◆ WHAT THE EXERCISE ASKS
The answer is the data below, repeated exactly, with no pictures included.

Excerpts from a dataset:
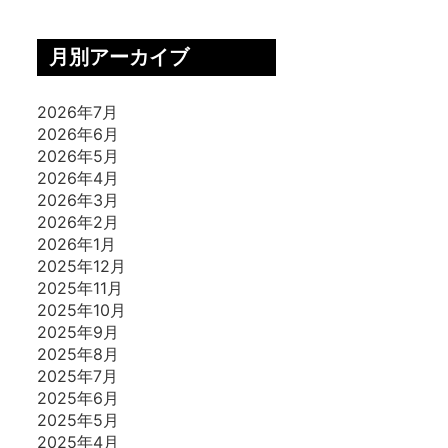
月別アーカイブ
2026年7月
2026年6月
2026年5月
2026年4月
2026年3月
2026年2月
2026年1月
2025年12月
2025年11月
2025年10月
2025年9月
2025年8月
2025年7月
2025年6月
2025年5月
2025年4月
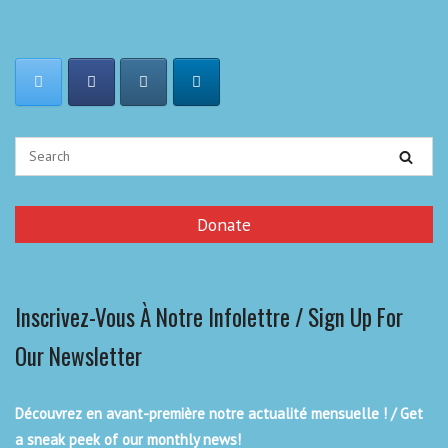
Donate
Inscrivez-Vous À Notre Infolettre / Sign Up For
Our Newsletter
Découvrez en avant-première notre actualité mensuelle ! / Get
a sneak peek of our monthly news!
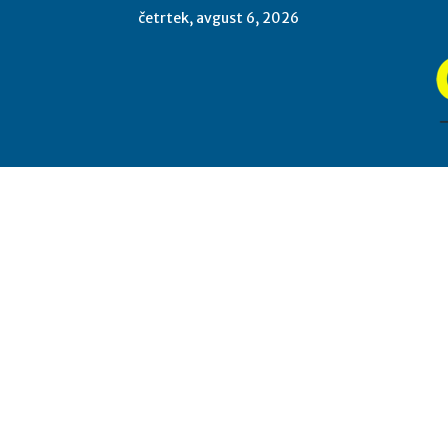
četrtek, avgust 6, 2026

◆ THE ANSWER
月別アーカイブ
2026年7月
2026年6月
2026年5月
2026年4月
2026年3月
2026年2月
2026年1月
2025年12月
2025年11月
2025年10月
2025年9月
2025年8月
2025年7月
2025年6月
2025年5月
2025年4月
Donate
Inscrivez-Vous À Notre Infolettre / Sign Up For
Our Newsletter
Découvrez en avant-première notre actualité mensuelle ! / Get
a sneak peek of our monthly news!
četrtek, avgust 6, 2026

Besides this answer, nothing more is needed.